About Author:
Name: Sudeepti Bandi
Role: Principal Consultant from Analytics Practice
Introduction:
Data science’, ‘data analyst’, ‘Chief data officer’...the biggest buzz words now for people in IT, data warehousing and reporting areas! Apart from creating promising career options, they also have created interest among people because of the way analytics space brings them close to the business strategy. These jobs challenge ones brain, create passion and give lot of satisfaction.
Having said that, I just wonder how wise it is for one person to do everything under the umbrella of data science. In the process of cracking the algorithms and using them in building models, this thought came to my mind, why not break ‘data scientist’ role into smaller, more sensible and simple roles?
OK what are the different steps involved in an end-to-end analytics project?
Data science - Life cycle of a project
There will be at least 7 steps in data science and some of them could repeat based on the need.
• Step 1 - Identify the business problem/value addition/question – this has to be the starting point, Step 2- Data availability - Have the structure of your data set defined – The real challenge starts here-
o Do we have the data?
o Do we have access to the required data?
• Step 3 -Getting Data – How to collect the data from different sources in the system
• Step 4 -Data preparation – Once you have data there will be lot of cleaning and preparation required, reduce/increase/combine/split the predictors, determine and eliminate outliers, populate missing values convert few categorical variables into numerical etc.
• Step 5 –Exploratory Data Analysis – In this step we do descriptive and diagnostic analysis of the existing data. We build multiple graphs that give us direction towards the next steps of predictive analytics. We might also consider clustering the data and checking patterns.
• Step 6- In this step, we would apply one or more algorithms/calculations to get the predictive model.

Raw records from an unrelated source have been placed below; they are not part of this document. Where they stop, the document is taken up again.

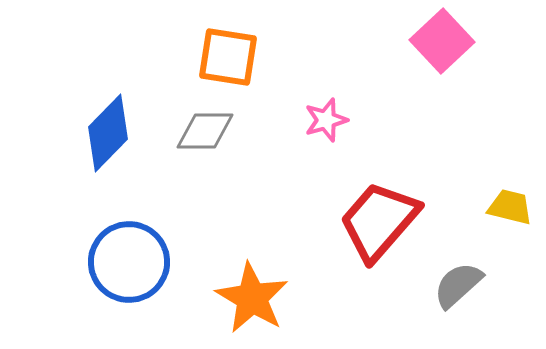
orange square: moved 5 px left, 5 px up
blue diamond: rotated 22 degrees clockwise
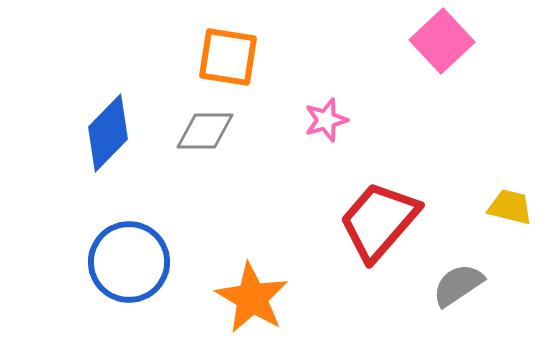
gray semicircle: rotated 8 degrees clockwise
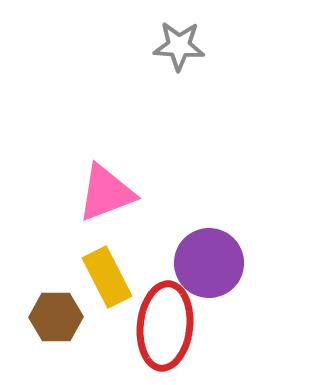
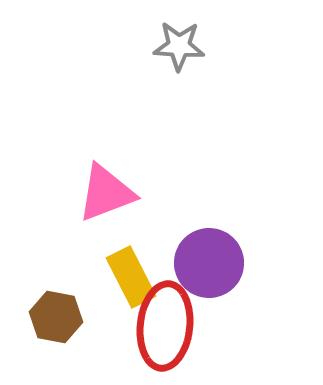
yellow rectangle: moved 24 px right
brown hexagon: rotated 12 degrees clockwise
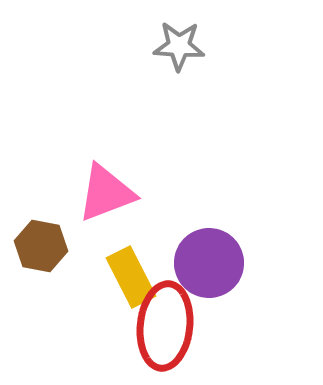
brown hexagon: moved 15 px left, 71 px up
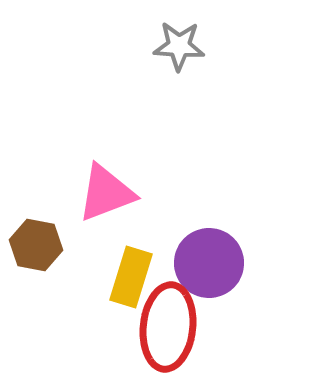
brown hexagon: moved 5 px left, 1 px up
yellow rectangle: rotated 44 degrees clockwise
red ellipse: moved 3 px right, 1 px down
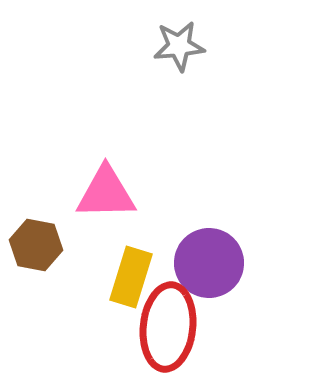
gray star: rotated 9 degrees counterclockwise
pink triangle: rotated 20 degrees clockwise
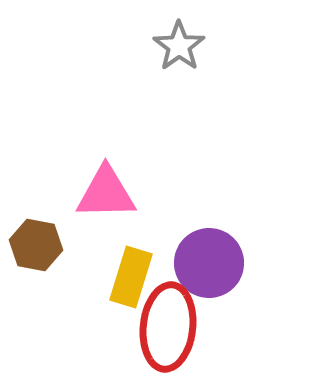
gray star: rotated 30 degrees counterclockwise
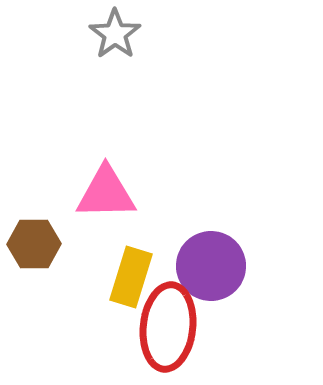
gray star: moved 64 px left, 12 px up
brown hexagon: moved 2 px left, 1 px up; rotated 12 degrees counterclockwise
purple circle: moved 2 px right, 3 px down
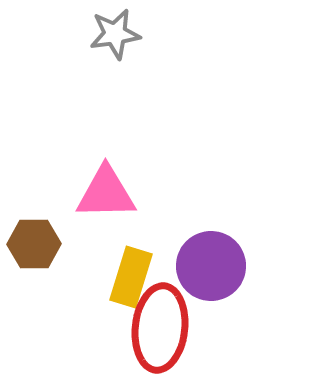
gray star: rotated 27 degrees clockwise
red ellipse: moved 8 px left, 1 px down
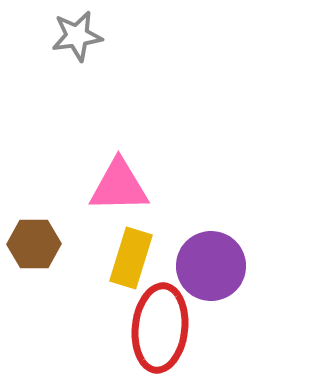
gray star: moved 38 px left, 2 px down
pink triangle: moved 13 px right, 7 px up
yellow rectangle: moved 19 px up
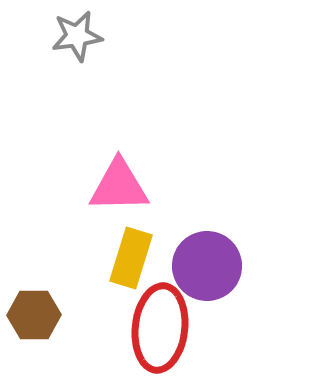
brown hexagon: moved 71 px down
purple circle: moved 4 px left
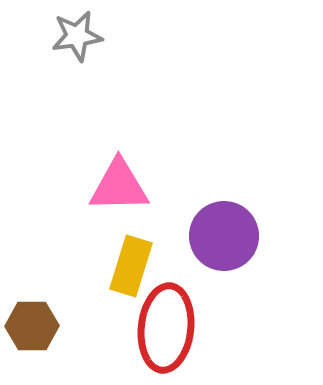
yellow rectangle: moved 8 px down
purple circle: moved 17 px right, 30 px up
brown hexagon: moved 2 px left, 11 px down
red ellipse: moved 6 px right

• Step 7 -Reporting and Visualization – Graphical representation of the insights/results wherever possible and make it easy for business to interpret.
• Step 8 -Interpreting results - working with business in decision making and appropriately implementing the decisions taken.
Steps 1 and 8 – Should be done by a Business Analyst
Steps 2, 3 and 4 – For Data experts/Data engineers
Steps 5 and 6 – Data Analyst
Step 7 – Reporting Expert
Business Analysts and Data analysts should have industry skills. So, instead of just a ‘Data analyst’ it is good to have a ‘Retail Data Analyst’ or ‘Data Analyst –Pharma’ and so on.
This way a data analyst can focus on mastering (using and customizing) a handful of algorithms that he/she needs for prediction/creating models useful for that industry.
Data engineers and Reporting experts should have good grip of tools and technologies that would enable their jobs.
If the data scientist role is simplified and broken down into other focused roles, one can chose the industry and the role based on ones interests and strengths. When I am analyzing data I don't want to worry about how my DB can connect to various data sources within the landscape or how to improve the report performance!